The Thinking Man’s Copper
Merlin At War by Mark Ellis is the third book in the thrilling D.C.I. Frank Merlin series that has gripped me from the start. The books can each be read as a stand-alone but I would recommend reading them in order for maximum enjoyment.
In this book we catch up with Frank Merlin in the summer of 1941 as he continues to investigate crimes against the backdrop of World War II.
Merlin At War sees murder, fraud, spies, double agents and a botched abortion. Good and bad men alike are lost either to crime or war.
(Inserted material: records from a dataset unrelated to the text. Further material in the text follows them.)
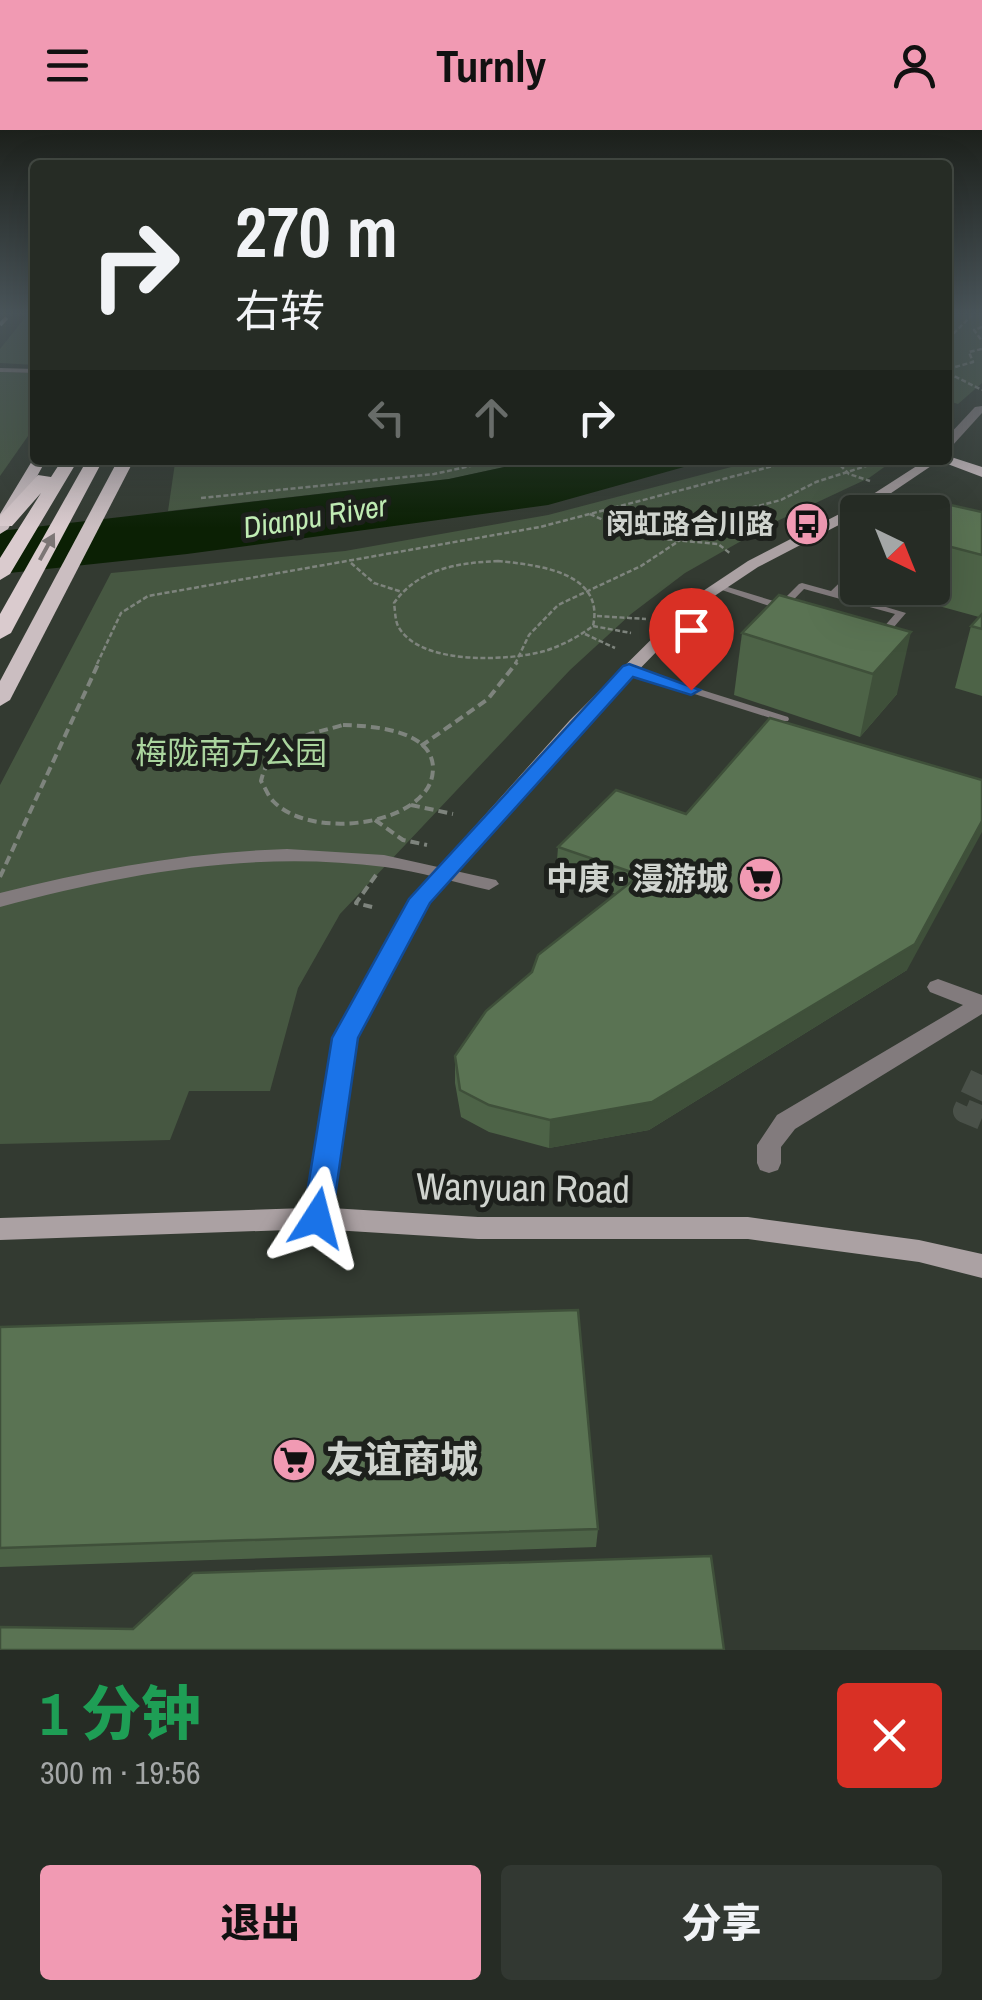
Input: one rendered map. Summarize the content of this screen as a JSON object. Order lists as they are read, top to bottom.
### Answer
{
  "streets": {
    "main road": ["Wanyuan Road"]
  },
  "water": ["Dianpu River"],
  "parks": ["梅陇南方公园"],
  "places": {
    "bus stop": ["闵虹路合川路"],
    "supermarket": ["中庚 · 漫游城", "友谊商城"]
  },
  "north": "bottom right",
  "page": {
    "header": "Turnly",
    "turn": ["270 m", "右转"],
    "heading": ["1 分钟", "300 m · 19:56"],
    "buttons": ["退出", "分享"]
  }
}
Merlin At War is a fabulous crime suspense.
Mark Ellis has created a complex interwoven plot that crosses continents – England, France, Argentina – to name but a few. It is all very intriguing, keeping the reader on their toes and guessing. D.C.I. Frank Merlin is definitely a thinking man’s copper.
Seeking The Truth
Stalin’s Gold by Mark Ellis is a thrilling historical suspense. It is the second book in the DCI Frank Merlin series which is marvellous. It can be read as a stand-alone.
The setting is mainly in London in 1940 at the height of the Blitz. The reader witnesses the continual destruction night after night by the Luftwaffe. The British bulldog spirit is strong as the people stand firm.
Alongside the crime of looting stands murder and a mystery to solve. Frank Merlin is thorough at his job, a steadfast English detective who endears himself to the reader.
The reader also gets a glimpse into the character of Stalin. He was an evil dictator who would always have the last word.
Princes Gate by Mark Ellis is a thrilling historical political crime suspense that captured my interest from the start. It is the first book in the DCI Frank Merlin series which promises to be fabulous.
The action is set in London in 1940 around the American Embassy and Whitehall. Tension is heightened as no one knows when the phony war will break. Familiar names crop up from time to time adding an air of authenticity to the novel as the reader wonders, could this actually be true?
Comprehensive descriptions from Mark Ellis enable the reader to experience the story. We ‘walk’ through the unlit streets of wartime London beside the characters. We ‘see’ what they see.
Frank Merlin, the main character, is likable and realistic. He has a caring nature and a fatherly air, and the reader trusts him. He reminded me of Inspector Morse. He is a thinking man’s copper.